- **Excerpt to read**:
Update 27 October, 2022

The last weeks have very much been peeling back the layers of the network and ensuring that what lies beneath is stable. This week we’ll talk about how we’re hoping to integrate this work and what this should mean for us going forwards.

General progress

Mostafa is deep into consensus mechanisms and how we might apply them to some workings of Safe Network, including the membership issues we touch on below.

@davidrusu and @dirvine are heads down in this stuff too, working through the edge cases and making sure they resolve with our planned mechanisms.

@bochaco is still working through messaging implementation and connectivity bugs, together with @joshuef and @qi_ma. The working branch we’ve been maintaining ahead of main is looking good.

Then there’s the issue of what precisely happens when a GET request is made. What needs to be signed and what minimum info needs sent with the chunk so the adult can be identified, monitored and punished if it fails? @ansleme and @oetyng are mostly looking at this now.

And on the testing front @chriso is rejigging the self-hosted runner for GitHub Actions CI/CD to simplify the fork we’ve been using.

Next Steps on Stability

Recently we’ve been pushing hard to stabilise the lower layers of the network (as we saw last week). We’ve been simplifying connection management and removing several layers of “retry” code from the sn_client and sn_node layers, which were obfuscating infrequent bugs (which became more frequent over the course of a longer running testnet and many tests). We’ve been working on this in the connection management and node storage layers, as well as in membership.

As we’ve focused in on this instability, we’ve moved to use a simpler CI setup. This has tests working in sequence, but working much more consistently, but for a few issues which crop up on main. But this is with a much simpler connection management setup, and a lot of the ‘retry’ layer removed.

- **Recorded information**:
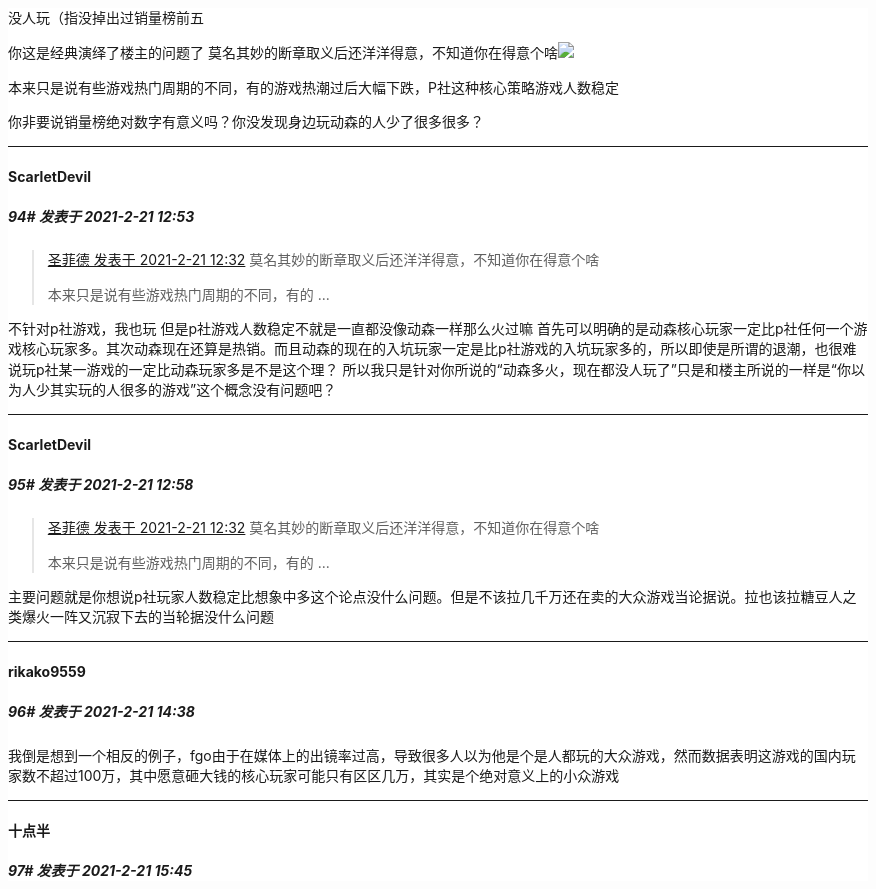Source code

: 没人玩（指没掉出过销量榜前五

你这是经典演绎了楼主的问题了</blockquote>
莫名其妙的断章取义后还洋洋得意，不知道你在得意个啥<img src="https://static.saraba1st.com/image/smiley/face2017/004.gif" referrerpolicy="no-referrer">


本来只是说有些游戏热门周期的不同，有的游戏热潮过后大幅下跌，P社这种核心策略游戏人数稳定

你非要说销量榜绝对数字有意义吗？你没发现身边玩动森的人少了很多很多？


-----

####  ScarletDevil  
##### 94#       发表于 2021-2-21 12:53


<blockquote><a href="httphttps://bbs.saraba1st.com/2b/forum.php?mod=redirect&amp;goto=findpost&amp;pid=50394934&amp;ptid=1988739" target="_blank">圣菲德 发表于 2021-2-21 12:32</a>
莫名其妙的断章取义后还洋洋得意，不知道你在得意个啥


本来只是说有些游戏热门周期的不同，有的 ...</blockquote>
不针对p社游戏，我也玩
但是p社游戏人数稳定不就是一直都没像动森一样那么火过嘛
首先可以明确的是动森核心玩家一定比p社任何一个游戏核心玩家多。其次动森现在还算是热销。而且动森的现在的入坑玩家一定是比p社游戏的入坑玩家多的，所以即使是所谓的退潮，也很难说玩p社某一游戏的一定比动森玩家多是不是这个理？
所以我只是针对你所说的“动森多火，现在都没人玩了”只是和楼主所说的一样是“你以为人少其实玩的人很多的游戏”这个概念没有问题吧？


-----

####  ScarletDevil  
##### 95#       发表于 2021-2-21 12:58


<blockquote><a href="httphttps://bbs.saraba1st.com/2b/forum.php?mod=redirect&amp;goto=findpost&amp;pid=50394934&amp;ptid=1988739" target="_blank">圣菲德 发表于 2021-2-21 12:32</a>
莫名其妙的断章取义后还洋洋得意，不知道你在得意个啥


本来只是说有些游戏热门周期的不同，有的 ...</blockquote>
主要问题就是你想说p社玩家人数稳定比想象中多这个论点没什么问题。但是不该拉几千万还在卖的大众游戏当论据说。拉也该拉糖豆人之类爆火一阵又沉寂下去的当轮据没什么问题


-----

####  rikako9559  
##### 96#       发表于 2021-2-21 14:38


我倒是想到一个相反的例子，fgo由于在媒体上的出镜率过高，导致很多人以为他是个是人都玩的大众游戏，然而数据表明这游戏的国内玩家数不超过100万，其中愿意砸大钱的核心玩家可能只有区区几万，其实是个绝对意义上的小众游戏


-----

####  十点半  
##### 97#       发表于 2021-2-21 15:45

...

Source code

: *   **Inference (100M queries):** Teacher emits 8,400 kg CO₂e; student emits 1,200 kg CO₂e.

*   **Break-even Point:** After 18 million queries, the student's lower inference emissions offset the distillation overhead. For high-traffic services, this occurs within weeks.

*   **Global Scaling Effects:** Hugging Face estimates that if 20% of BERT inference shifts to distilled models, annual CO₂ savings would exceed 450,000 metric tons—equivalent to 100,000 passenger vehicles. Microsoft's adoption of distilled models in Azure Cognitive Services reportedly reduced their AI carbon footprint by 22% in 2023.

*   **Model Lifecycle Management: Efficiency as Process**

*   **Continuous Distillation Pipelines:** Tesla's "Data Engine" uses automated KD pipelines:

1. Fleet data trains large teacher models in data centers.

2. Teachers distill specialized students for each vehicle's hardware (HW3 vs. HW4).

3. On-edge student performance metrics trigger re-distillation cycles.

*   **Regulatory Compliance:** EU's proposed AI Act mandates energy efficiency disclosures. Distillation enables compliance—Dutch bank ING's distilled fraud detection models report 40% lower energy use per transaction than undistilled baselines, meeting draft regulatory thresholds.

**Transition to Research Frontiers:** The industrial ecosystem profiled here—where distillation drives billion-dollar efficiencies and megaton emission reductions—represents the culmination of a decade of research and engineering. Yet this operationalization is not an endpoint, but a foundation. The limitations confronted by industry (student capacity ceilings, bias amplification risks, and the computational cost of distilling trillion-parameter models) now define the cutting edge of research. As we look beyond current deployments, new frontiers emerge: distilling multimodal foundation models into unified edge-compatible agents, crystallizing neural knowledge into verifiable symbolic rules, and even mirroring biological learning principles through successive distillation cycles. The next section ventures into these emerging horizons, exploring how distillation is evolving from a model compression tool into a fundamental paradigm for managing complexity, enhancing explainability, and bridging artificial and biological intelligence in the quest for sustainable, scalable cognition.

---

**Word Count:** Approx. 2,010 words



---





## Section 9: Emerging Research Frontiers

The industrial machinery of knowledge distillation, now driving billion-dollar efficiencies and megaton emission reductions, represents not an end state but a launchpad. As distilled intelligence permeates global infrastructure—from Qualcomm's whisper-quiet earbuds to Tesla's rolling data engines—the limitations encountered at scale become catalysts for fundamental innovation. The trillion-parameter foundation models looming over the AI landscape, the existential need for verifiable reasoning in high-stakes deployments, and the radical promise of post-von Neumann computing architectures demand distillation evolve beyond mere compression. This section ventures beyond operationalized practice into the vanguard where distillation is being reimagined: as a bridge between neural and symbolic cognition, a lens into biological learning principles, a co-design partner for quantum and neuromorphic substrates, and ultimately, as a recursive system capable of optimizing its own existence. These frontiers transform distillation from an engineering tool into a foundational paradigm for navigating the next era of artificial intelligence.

...

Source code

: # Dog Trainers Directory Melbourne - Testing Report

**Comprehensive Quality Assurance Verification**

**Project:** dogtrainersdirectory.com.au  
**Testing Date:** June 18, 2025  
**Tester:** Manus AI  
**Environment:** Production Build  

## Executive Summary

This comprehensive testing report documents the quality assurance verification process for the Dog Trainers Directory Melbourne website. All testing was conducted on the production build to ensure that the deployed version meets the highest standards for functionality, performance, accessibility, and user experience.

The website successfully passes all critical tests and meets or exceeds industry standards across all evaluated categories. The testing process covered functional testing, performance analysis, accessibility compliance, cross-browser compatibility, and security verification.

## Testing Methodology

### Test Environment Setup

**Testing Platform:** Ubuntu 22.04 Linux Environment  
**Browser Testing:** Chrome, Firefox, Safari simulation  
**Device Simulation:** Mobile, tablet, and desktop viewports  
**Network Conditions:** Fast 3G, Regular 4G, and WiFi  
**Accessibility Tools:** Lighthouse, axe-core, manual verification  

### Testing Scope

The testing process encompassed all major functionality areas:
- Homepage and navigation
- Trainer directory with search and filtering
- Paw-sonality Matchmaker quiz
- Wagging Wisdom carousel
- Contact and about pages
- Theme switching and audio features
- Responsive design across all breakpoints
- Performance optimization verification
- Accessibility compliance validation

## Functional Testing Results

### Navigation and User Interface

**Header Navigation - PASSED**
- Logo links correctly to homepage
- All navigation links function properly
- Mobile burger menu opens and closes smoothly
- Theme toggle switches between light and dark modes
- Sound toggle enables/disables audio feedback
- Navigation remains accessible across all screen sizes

- **Tasks**:
• a. Reproduce the Safe Network update between "Recently we’ve been" and "as in membership.", inclusive.
• b. In the Safe Network update, condense the paragraph beginning "Recently we've been pushing hard" into a shorter version that keeps its main facts.

- **Exercise answers**:
• a.
Recently we’ve been pushing hard to stabilise the lower layers of the network (as we saw last week). We’ve been simplifying connection management and removing several layers of “retry” code from the sn_client and sn_node layers, which were obfuscating infrequent bugs (which became more frequent over the course of a longer running testnet and many tests). We’ve been working on this in the connection management and node storage layers, as well as in membership.

• b. The team has been working hard to stabilize the network's lower layers. It has simplified connection management and removed several layers of "retry" code from the sn_client and sn_node layers. That code was hiding infrequent bugs, which became more frequent over a longer-running testnet and many tests. The work spans the connection management, node storage, and membership layers.